Source data:
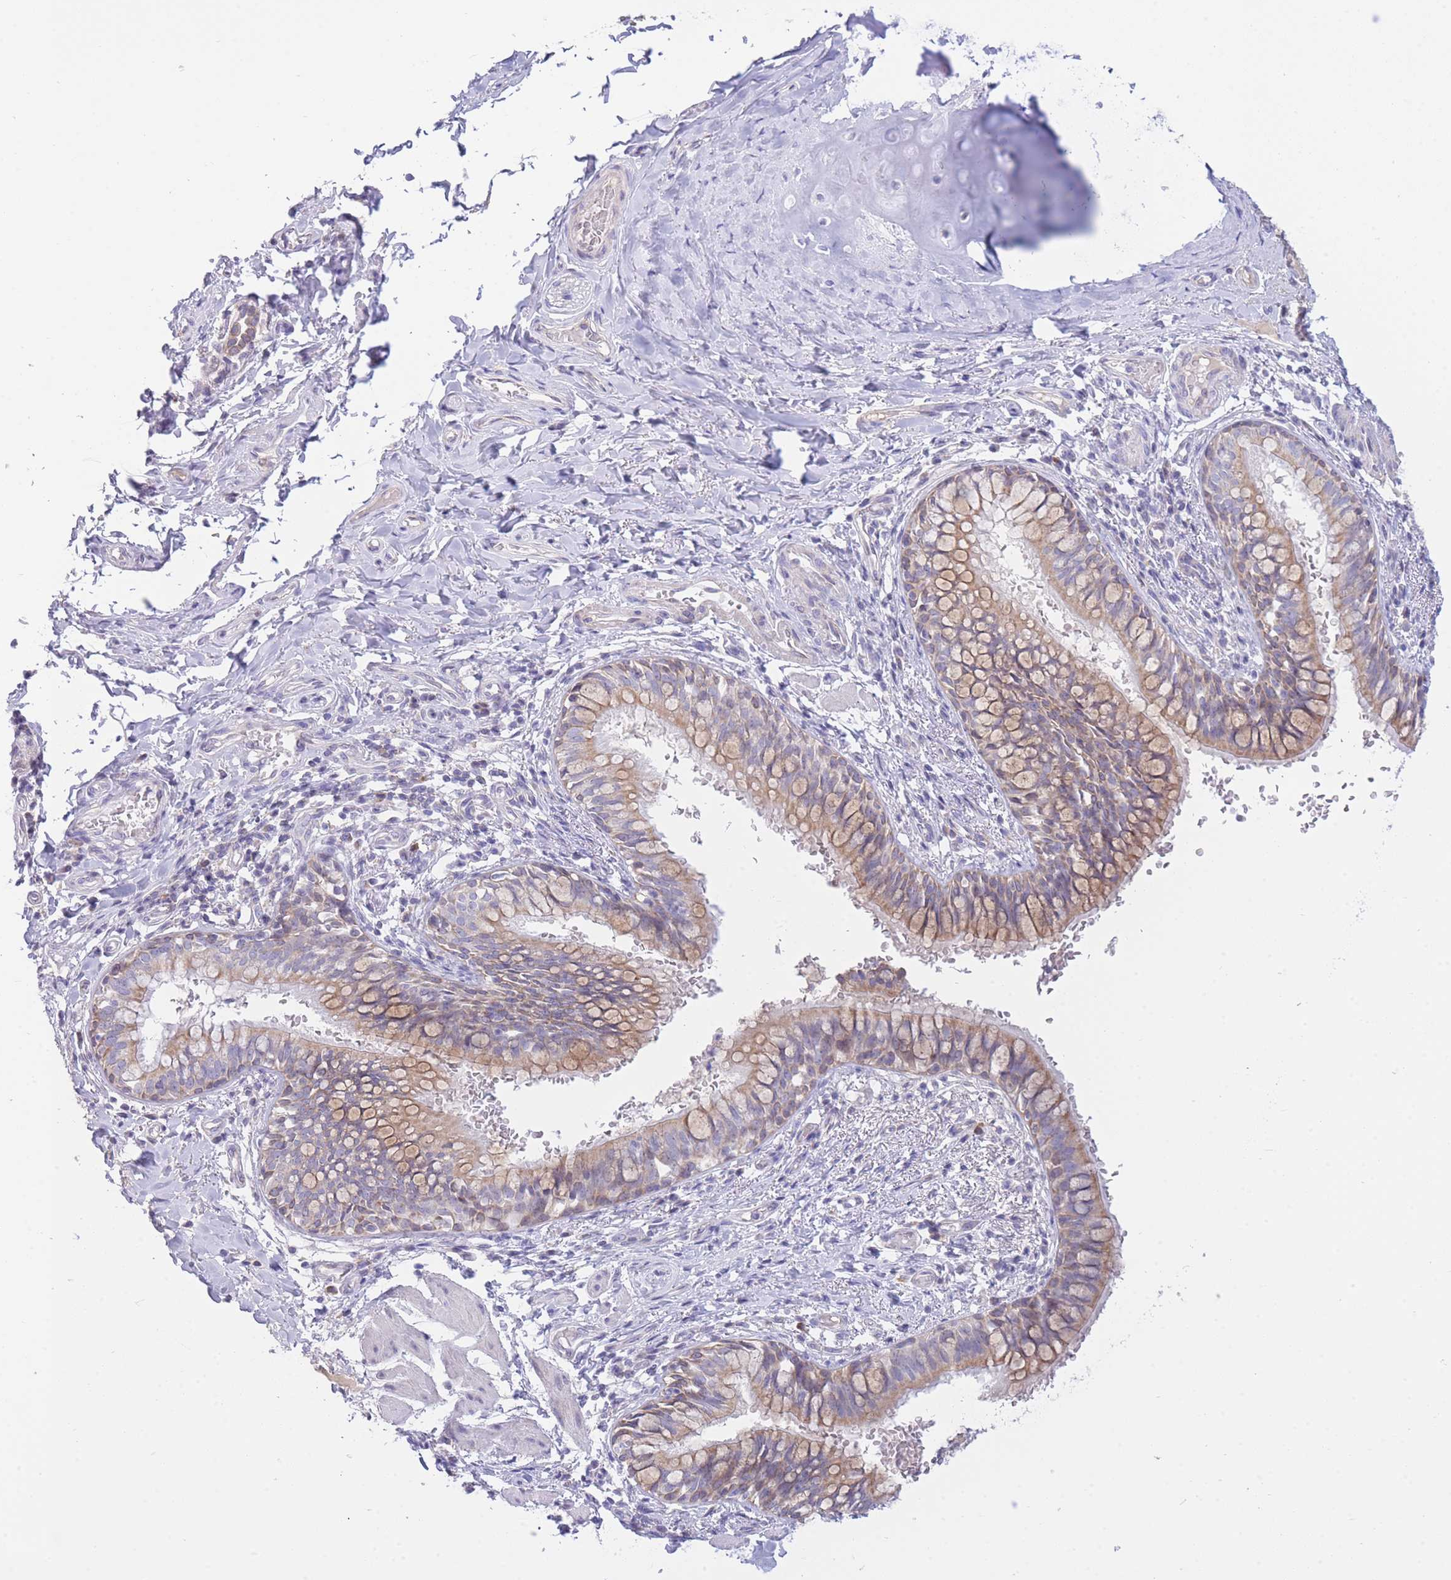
{"staining": {"intensity": "moderate", "quantity": "25%-75%", "location": "cytoplasmic/membranous"}, "tissue": "bronchus", "cell_type": "Respiratory epithelial cells", "image_type": "normal", "snomed": [{"axis": "morphology", "description": "Normal tissue, NOS"}, {"axis": "topography", "description": "Cartilage tissue"}, {"axis": "topography", "description": "Bronchus"}], "caption": "The micrograph demonstrates staining of unremarkable bronchus, revealing moderate cytoplasmic/membranous protein positivity (brown color) within respiratory epithelial cells. (Brightfield microscopy of DAB IHC at high magnification).", "gene": "NANP", "patient": {"sex": "female", "age": 36}}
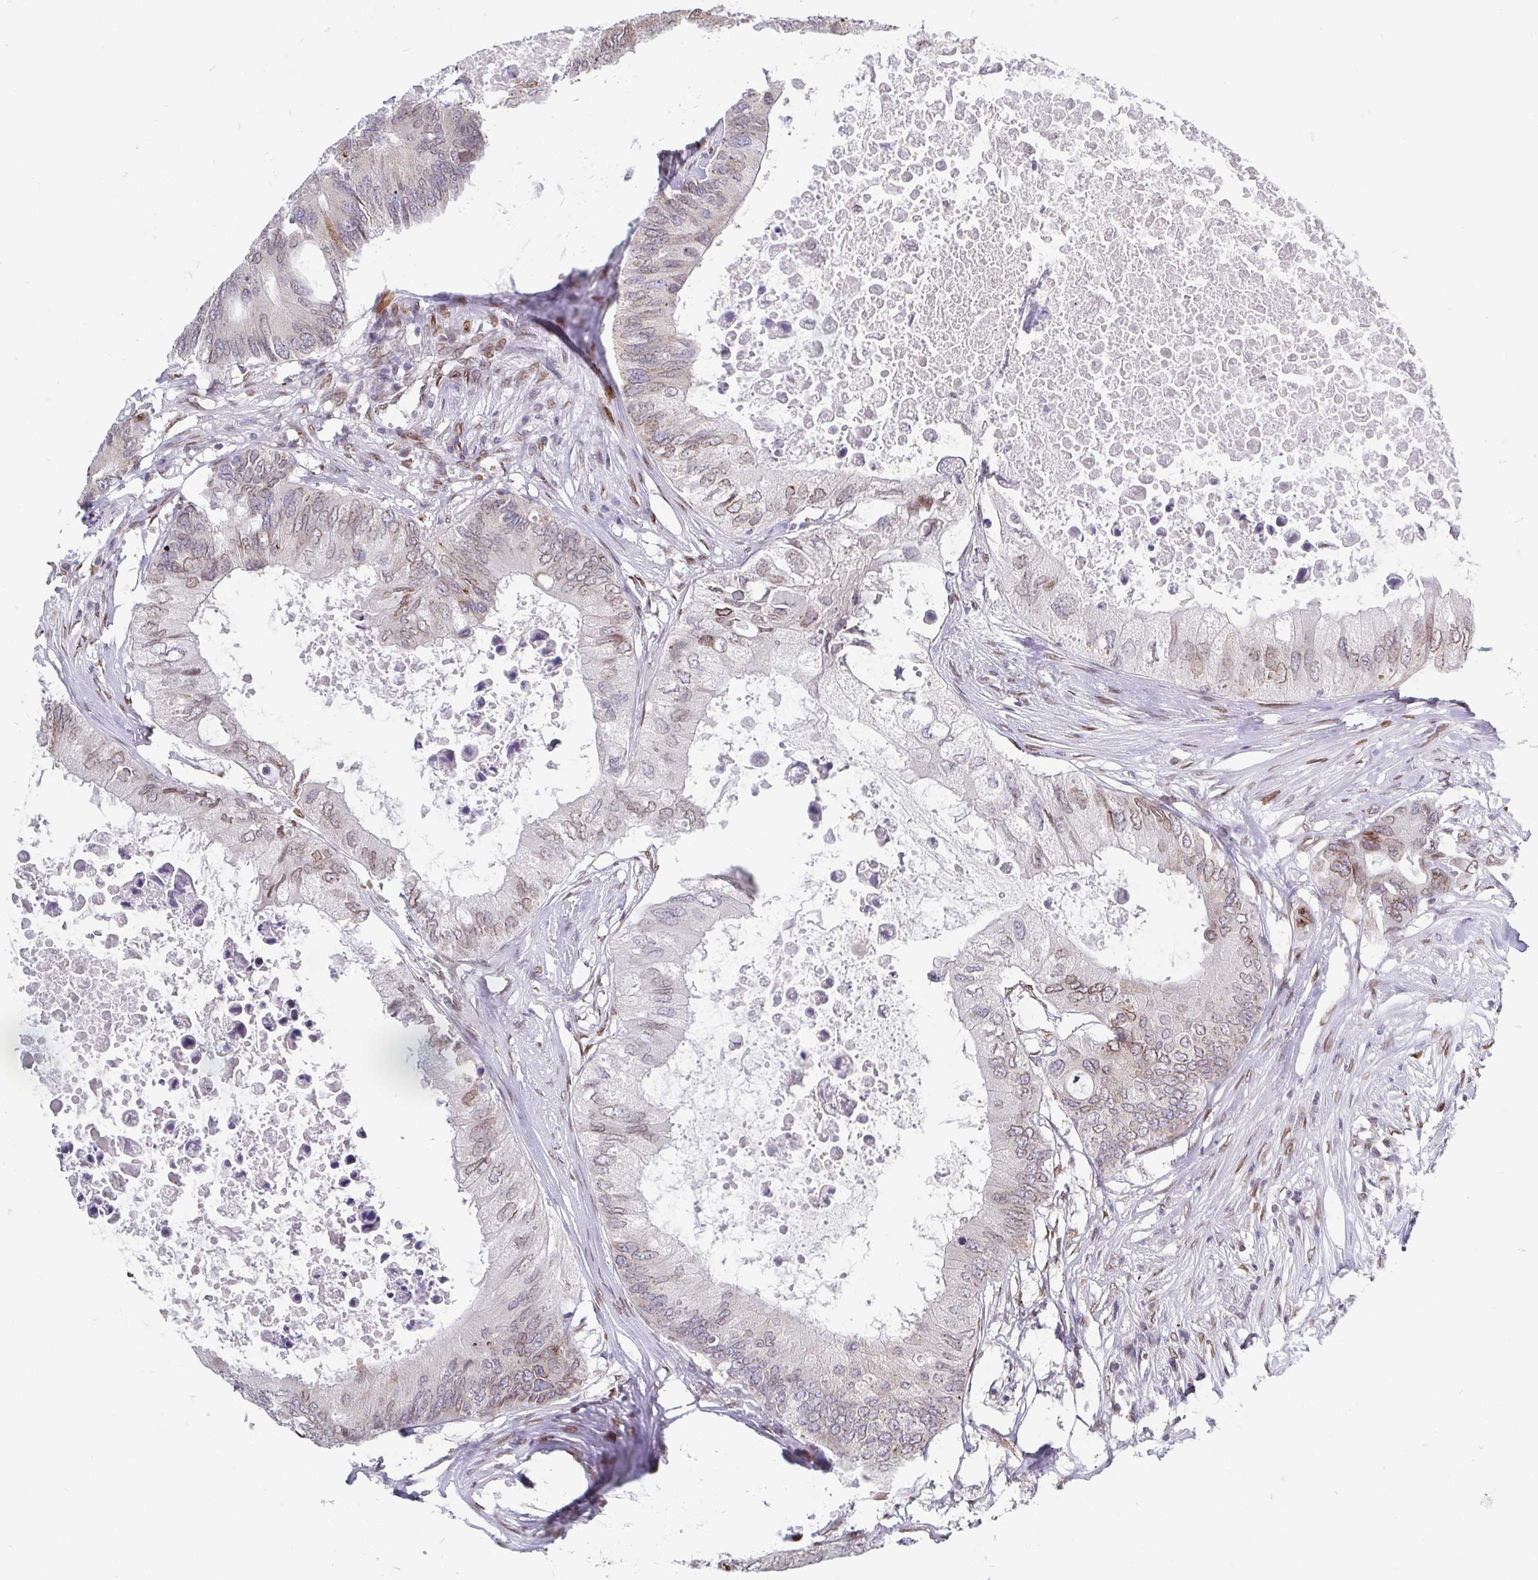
{"staining": {"intensity": "weak", "quantity": "25%-75%", "location": "cytoplasmic/membranous,nuclear"}, "tissue": "colorectal cancer", "cell_type": "Tumor cells", "image_type": "cancer", "snomed": [{"axis": "morphology", "description": "Adenocarcinoma, NOS"}, {"axis": "topography", "description": "Colon"}], "caption": "Immunohistochemistry (IHC) staining of colorectal cancer, which shows low levels of weak cytoplasmic/membranous and nuclear staining in about 25%-75% of tumor cells indicating weak cytoplasmic/membranous and nuclear protein staining. The staining was performed using DAB (3,3'-diaminobenzidine) (brown) for protein detection and nuclei were counterstained in hematoxylin (blue).", "gene": "EMD", "patient": {"sex": "male", "age": 71}}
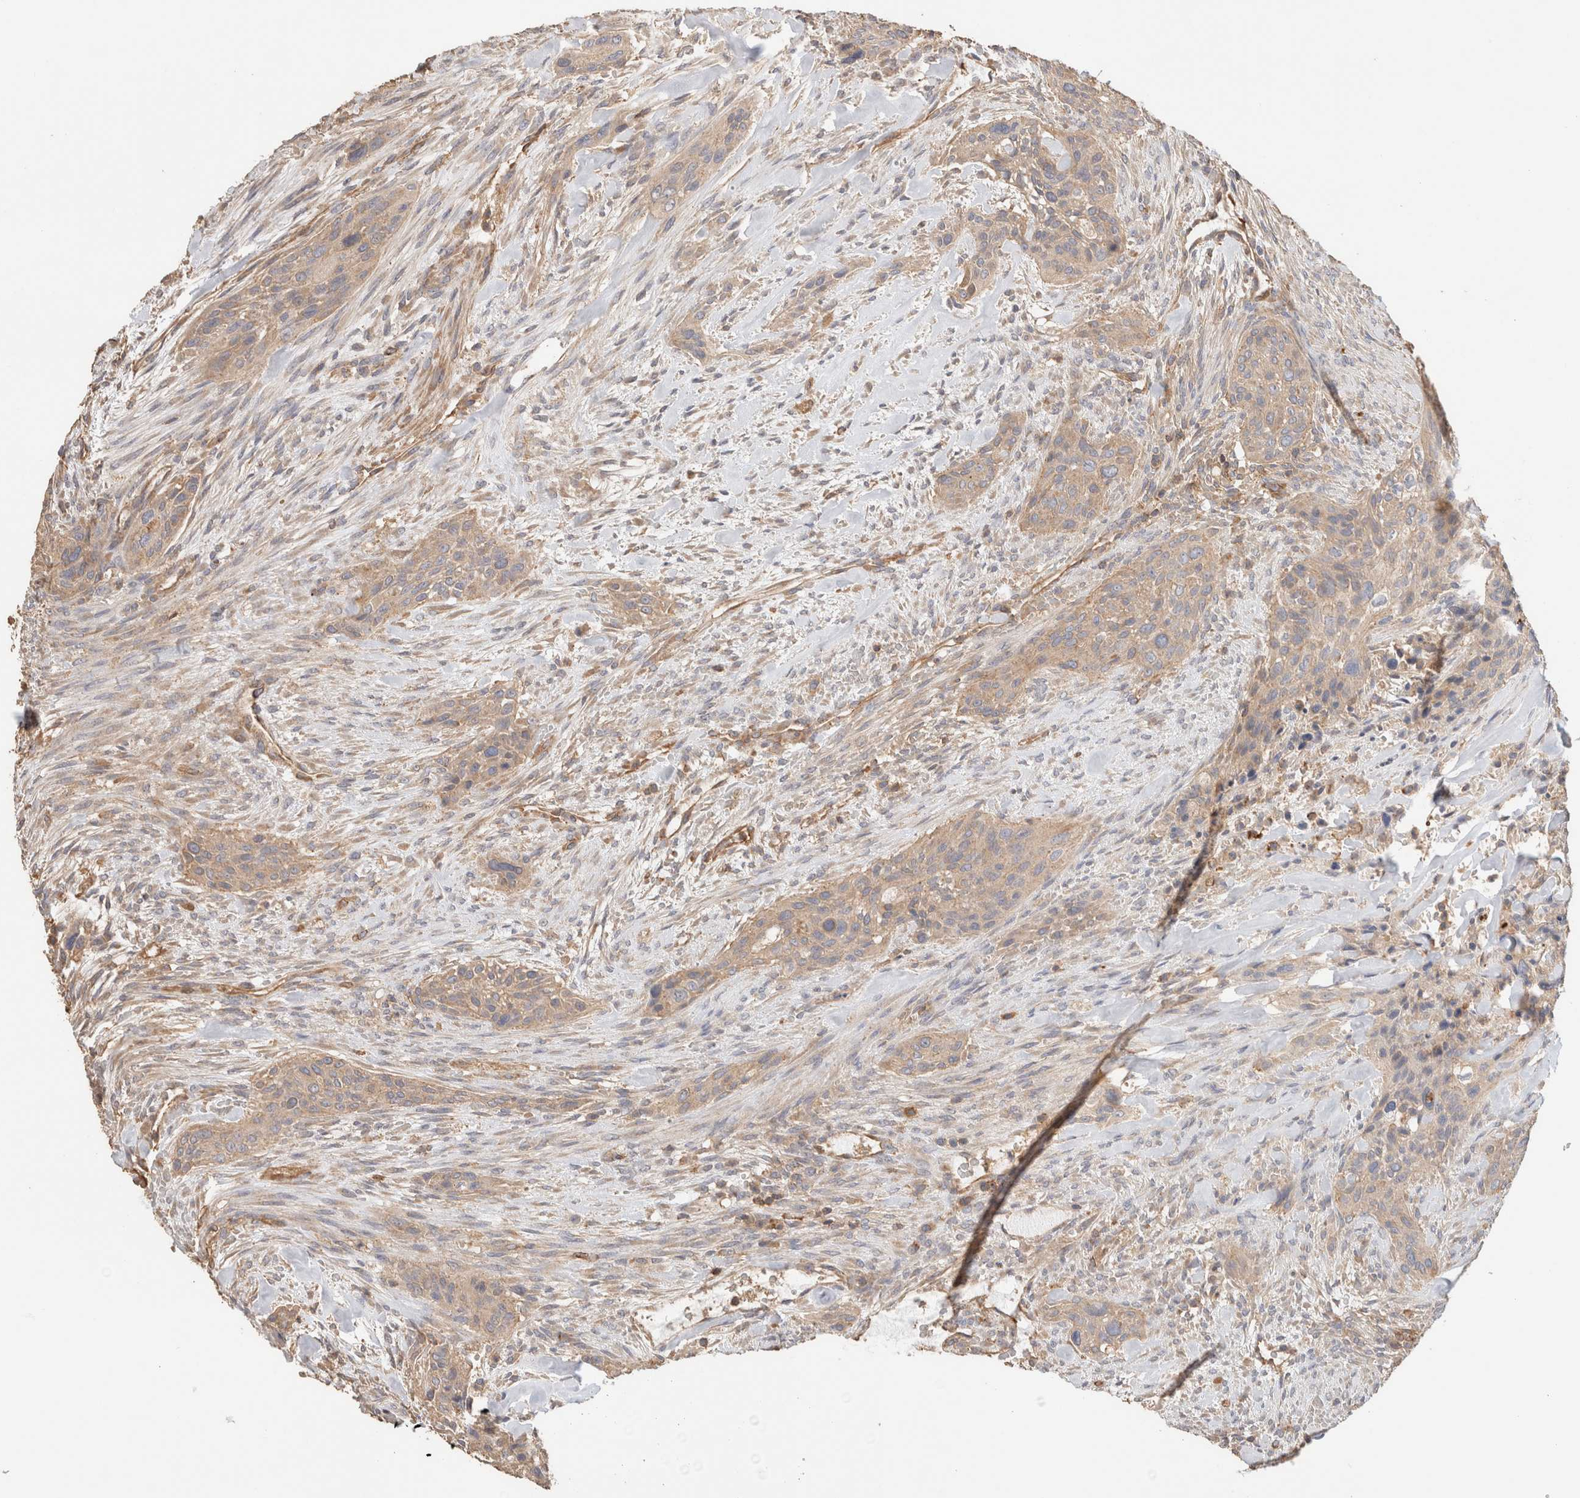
{"staining": {"intensity": "weak", "quantity": ">75%", "location": "cytoplasmic/membranous"}, "tissue": "urothelial cancer", "cell_type": "Tumor cells", "image_type": "cancer", "snomed": [{"axis": "morphology", "description": "Urothelial carcinoma, High grade"}, {"axis": "topography", "description": "Urinary bladder"}], "caption": "Approximately >75% of tumor cells in human urothelial carcinoma (high-grade) show weak cytoplasmic/membranous protein staining as visualized by brown immunohistochemical staining.", "gene": "CFAP418", "patient": {"sex": "male", "age": 35}}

What you should do: Leave the images out and transcribe the remaining data above word for word.

Exercise result:
{"staining": {"intensity": "moderate", "quantity": "25%-75%", "location": "cytoplasmic/membranous"}, "tissue": "bronchus", "cell_type": "Respiratory epithelial cells", "image_type": "normal", "snomed": [{"axis": "morphology", "description": "Normal tissue, NOS"}, {"axis": "topography", "description": "Cartilage tissue"}, {"axis": "topography", "description": "Bronchus"}], "caption": "The micrograph demonstrates staining of unremarkable bronchus, revealing moderate cytoplasmic/membranous protein positivity (brown color) within respiratory epithelial cells. (Brightfield microscopy of DAB IHC at high magnification).", "gene": "NANP", "patient": {"sex": "female", "age": 36}}
{"staining": {"intensity": "weak", "quantity": "25%-75%", "location": "cytoplasmic/membranous,nuclear"}, "tissue": "colorectal cancer", "cell_type": "Tumor cells", "image_type": "cancer", "snomed": [{"axis": "morphology", "description": "Adenocarcinoma, NOS"}, {"axis": "topography", "description": "Colon"}], "caption": "Immunohistochemistry (IHC) staining of colorectal cancer, which shows low levels of weak cytoplasmic/membranous and nuclear staining in about 25%-75% of tumor cells indicating weak cytoplasmic/membranous and nuclear protein staining. The staining was performed using DAB (3,3'-diaminobenzidine) (brown) for protein detection and nuclei were counterstained in hematoxylin (blue).", "gene": "EMD", "patient": {"sex": "male", "age": 71}}
{"staining": {"intensity": "weak", "quantity": ">75%", "location": "cytoplasmic/membranous"}, "tissue": "urothelial cancer", "cell_type": "Tumor cells", "image_type": "cancer", "snomed": [{"axis": "morphology", "description": "Urothelial carcinoma, High grade"}, {"axis": "topography", "description": "Urinary bladder"}], "caption": "Approximately >75% of tumor cells in human urothelial carcinoma (high-grade) show weak cytoplasmic/membranous protein staining as visualized by brown immunohistochemical staining.", "gene": "CFAP418", "patient": {"sex": "male", "age": 35}}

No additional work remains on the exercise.